Ideas for New Repodata

problems and goals

The current metadata has helped make searching the information much more reasonable - however, it suffers from the problem that as the repos grow in number of pkgs users are forced to download massively large chunks of data they, in fact, do not NEED.

One of the goals of this discussion is to see if we can strike a happy medium between huge chunks of data and searchability.

use cases

  • yum install something
    • yum needs to see conflicts/obsoletes, pkginfo and the pkg specific requires ... at a minimum.
    • If it requires something not known then all "provides" will be needed.
    • and any files require file data.
  • yum update/downgrade/distro-sync
    • The same as "yum install"
  • yum list pkgglob
    • needs to see pkginfo
  • yum list updates
    • needs to see pkginfo
  • yum check-update
    • needs to see pkginfo + obsoletes
  • yum provides something
    • needs to see pkginfo + provides. And if the filename glob matches than ALL of the filelists
  • yum search
    • pkginfo + localized summary+description data, (and currently) all provides.
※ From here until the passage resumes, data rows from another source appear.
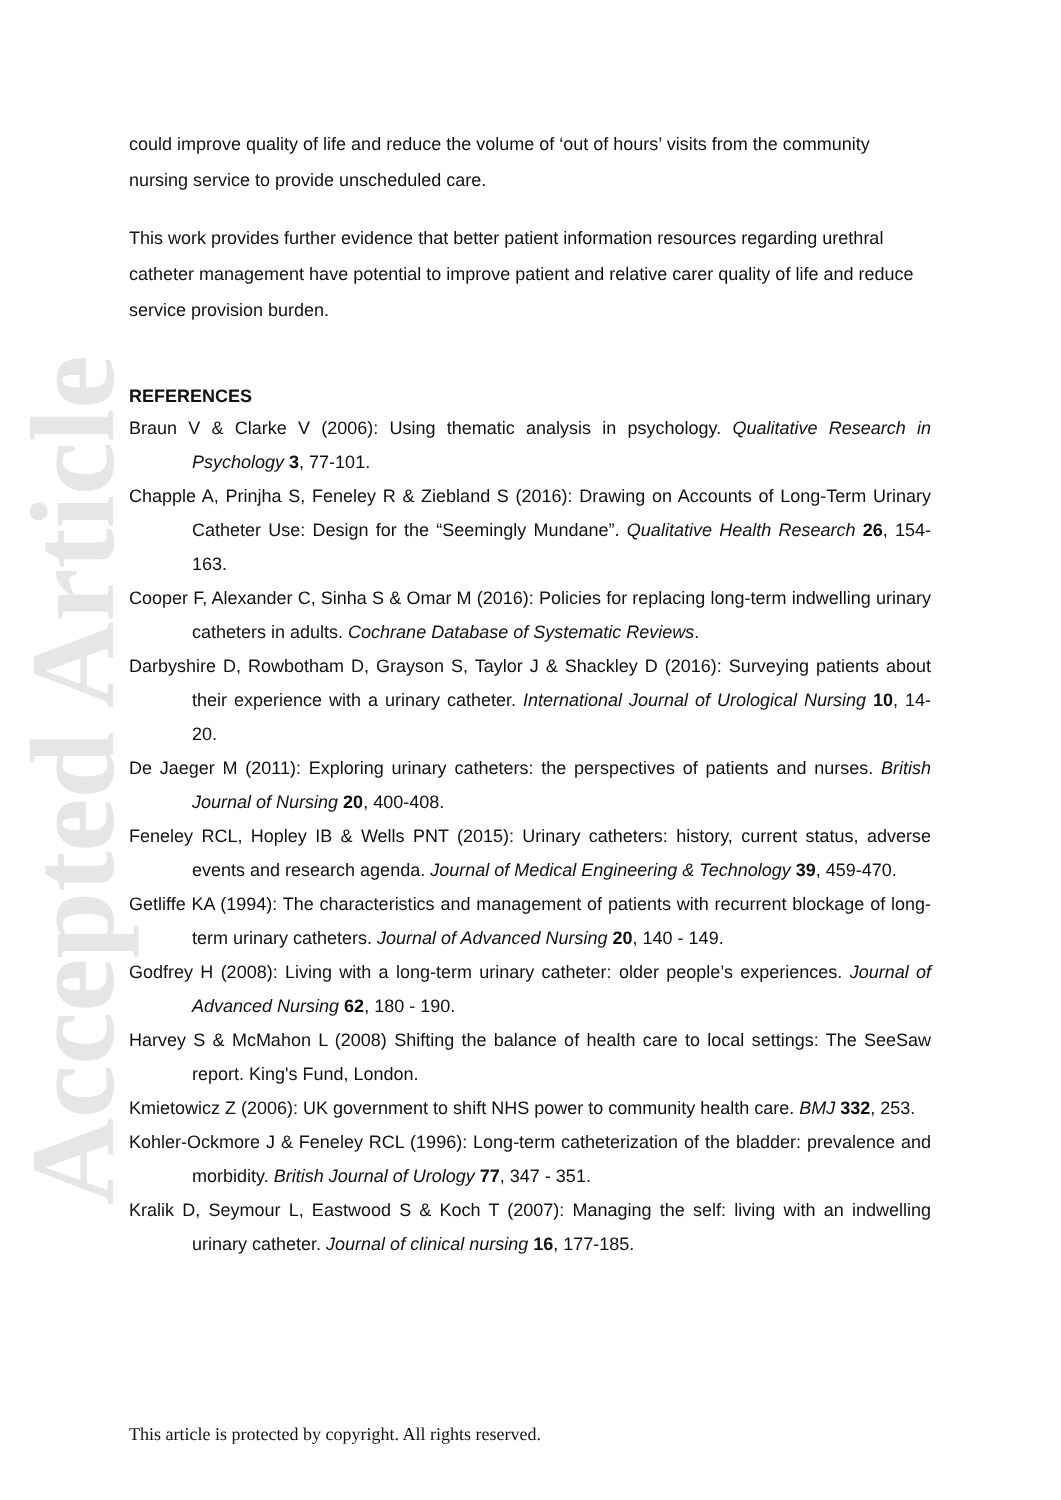Accepted Article
could improve quality of life and reduce the volume of ‘out of hours’ visits from the community nursing service to provide unscheduled care.
This work provides further evidence that better patient information resources regarding urethral catheter management have potential to improve patient and relative carer quality of life and reduce service provision burden.
REFERENCES
Braun V & Clarke V (2006): Using thematic analysis in psychology. Qualitative Research in Psychology 3, 77-101.
Chapple A, Prinjha S, Feneley R & Ziebland S (2016): Drawing on Accounts of Long-Term Urinary Catheter Use: Design for the “Seemingly Mundane”. Qualitative Health Research 26, 154-163.
Cooper F, Alexander C, Sinha S & Omar M (2016): Policies for replacing long-term indwelling urinary catheters in adults. Cochrane Database of Systematic Reviews.
Darbyshire D, Rowbotham D, Grayson S, Taylor J & Shackley D (2016): Surveying patients about their experience with a urinary catheter. International Journal of Urological Nursing 10, 14-20.
De Jaeger M (2011): Exploring urinary catheters: the perspectives of patients and nurses. British Journal of Nursing 20, 400-408.
Feneley RCL, Hopley IB & Wells PNT (2015): Urinary catheters: history, current status, adverse events and research agenda. Journal of Medical Engineering & Technology 39, 459-470.
Getliffe KA (1994): The characteristics and management of patients with recurrent blockage of long-term urinary catheters. Journal of Advanced Nursing 20, 140 - 149.
Godfrey H (2008): Living with a long-term urinary catheter: older people’s experiences. Journal of Advanced Nursing 62, 180 - 190.
Harvey S & McMahon L (2008) Shifting the balance of health care to local settings: The SeeSaw report. King's Fund, London.
Kmietowicz Z (2006): UK government to shift NHS power to community health care. BMJ 332, 253.
Kohler-Ockmore J & Feneley RCL (1996): Long-term catheterization of the bladder: prevalence and morbidity. British Journal of Urology 77, 347 - 351.
Kralik D, Seymour L, Eastwood S & Koch T (2007): Managing the self: living with an indwelling urinary catheter. Journal of clinical nursing 16, 177-185.
This article is protected by copyright. All rights reserved.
depsolving will need, filelists per-pkg or a subset of file-reqs files.

others?

filelists - break them up

filelists broken out by paths so you don't have to download a huge glop of the complete filelists just to find out who owns /foo/baz

possible ways to break up the files - info from rawhide as of june 2010:

2.4 million files total in pkgs in rawhide
2.3 million of those are in /usr
1.8 million of those are /usr/share
  Top 3 dirs by file count under /usr/share:
   533046 /usr/share/doc
   120555 /usr/share/javadoc
   105591 /usr/share/icons
45 file-requires requiring something in /usr/share
none of those file-requires are in the top 3 /usr/share dirs
    - most of them are fonts.

so in general we're downloading 75% more files for a filereq check than we'll EVER need.

So if we break the files up by 'top level dir' + 3 layers deep for /usr/*/*/ then we'll have reduced the number unnecessary file-list downloads by about 75%

complete repodata per-pkg

  • in a file or a directory of files so I can grab all of a certain kind of metadata for ONLY one pkg

translations

- provide a way to break out summary/description into a structure that supports translations.

potential structure

And some more specific ideas:

repodata/

repomd.xml <-- same as before - the index for everything else - but making sure not to use any of the existing data type attributes

packagelist.sqlite contains:

           name, arch, epoch-ver-rel, 
           checksum, 
           sourcerpm
           url, 
           license, 
           size (package, installed), 
           location (baseurl, mirrorlist(optional), href), 
           group, 
           header byte-ranges?(maybe), 
           has_conflicts?, 
           has_obsoletes?, 
           is_signed?, 
           key_fingerprint?, 
           location-style-path to per-pkg metadata and checksum.

summary/description.xml

LANG.sqlite

provides.sqlite <-- provides: providename + flags + evr req_conf_obs.sqlite <-- putting requires,conflicts and obsoletes in on db - multiple tables b/c you need them all at the same time files_by_path.xml <-- index file to point to the files-by-path

path_it_holds + filename + checksum, per file

...note that it may be better to make "req_conf_obs" 3 files, so that some updates can reuse older versions (Eg. just requires changes).